J'ai par ailleurs déposé un certain nombre d'amendements qui suivent la voie tracée par cette proposition de loi pour reconnaître le monde sapeur-pompier dans sa plénitude. Je note toutefois à regret l'absence de dispositif relatif aux équipements matériels, notamment en matière de flotte aéroportée, à la veille de la saison des feux de forêts. Après le retrait des Tracker, de quels moyens aériens la sécurité civile disposera-t-elle pour apporter son soutien opérationnel ? On me dit que seront mis en ligne 12 Canadair, 5 Dash et 3 Beechcraft.
Il était pourtant question de la constitution d'une flotte européenne de bombardiers d'eau, annoncée maintenant depuis quelques années. L'Union européenne semblait prête à financer 95 % du coût unitaire des appareils, à raison de deux avions CL-515 pour chacun des pays les plus exposés aux risques de feux de forêt. Nous pouvons espérer que la prochaine présidence française de l'Union européenne fera émerger une solution qui échappera aux limbes de la bureaucratie bruxelloise.
La même question se pose à propos de la flotte d'hélicoptères, qui semble non seulement réduite mais obsolète. Peut-on espérer une réponse efficiente, au-delà de l'achat de deux hélicoptères prévu dans la loi de finance de l'année dernière ?
Par ailleurs, je souhaite rejoindre le formidable courant qui s'est développé au sein du monde des sapeurs-pompiers à propos de l'application de la directive européenne sur le temps de travail, dont les conséquences seraient incalculables sur le plan budgétaire et opérationnel. Une fois encore, la présidence française à venir doit permettre de définitivement régler la question, sans quoi l'ensemble du système du volontariat sera mis en péril et tout le travail accompli jusqu'à aujourd'hui réduit à néant.

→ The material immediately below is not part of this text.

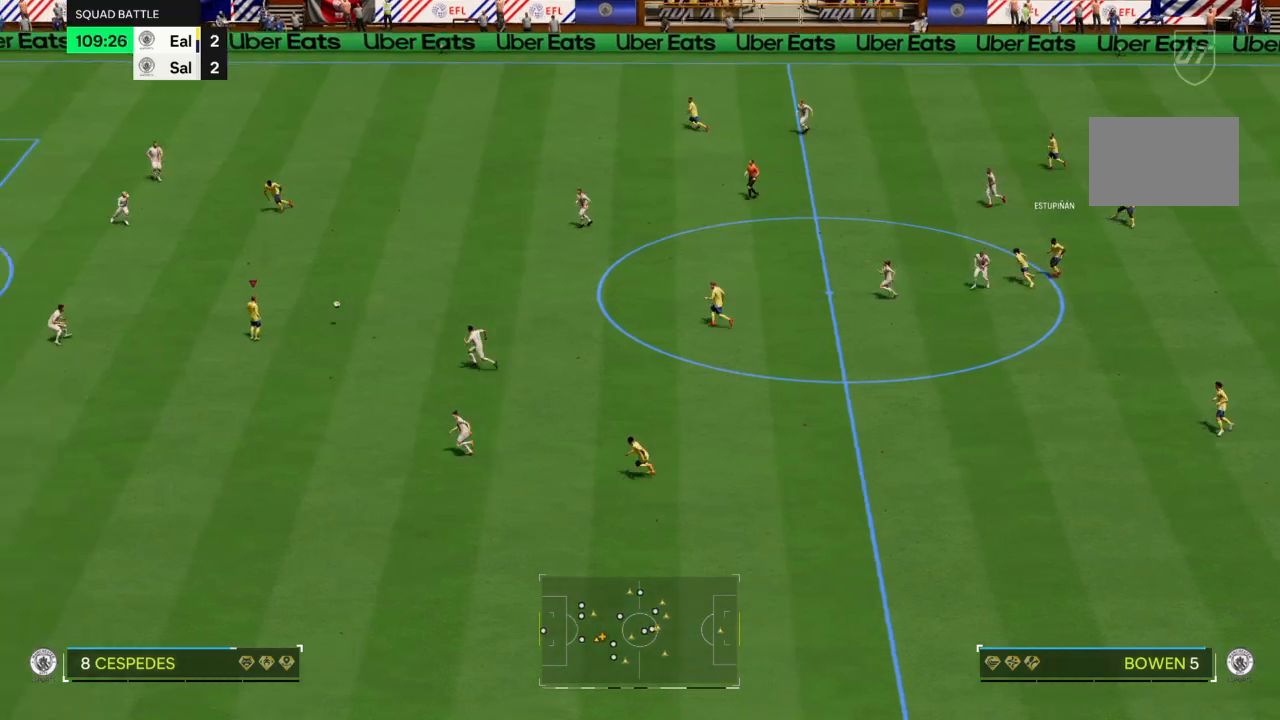
{"buttons": [], "left_stick": "up-left", "right_stick": "center", "events": []}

Je mets toutefois en garde contre la tendance galopante qui peut conduire les institutions européennes et surtout la Cour de justice de l'Union européenne, comme elle l'a déjà fait, à considérer que le sapeur-pompier volontaire est un travailleur. Le Conseil d'État, saisi à l'époque, avait surfé sur la jurisprudence européenne mais il n'est pas sûr que l'on puisse continuer très longtemps.
Enfin, je pense que ce texte aurait dû aborder la question du statut de l'École nationale supérieure des officiers de sapeurs‑pompiers et de la création d'un corps d'officiers supérieurs, celle du recours à la dotation d'équipement des territoires ruraux pour les équipements des SDIS, et enfin celle de la gouvernance et du financement des SDIS.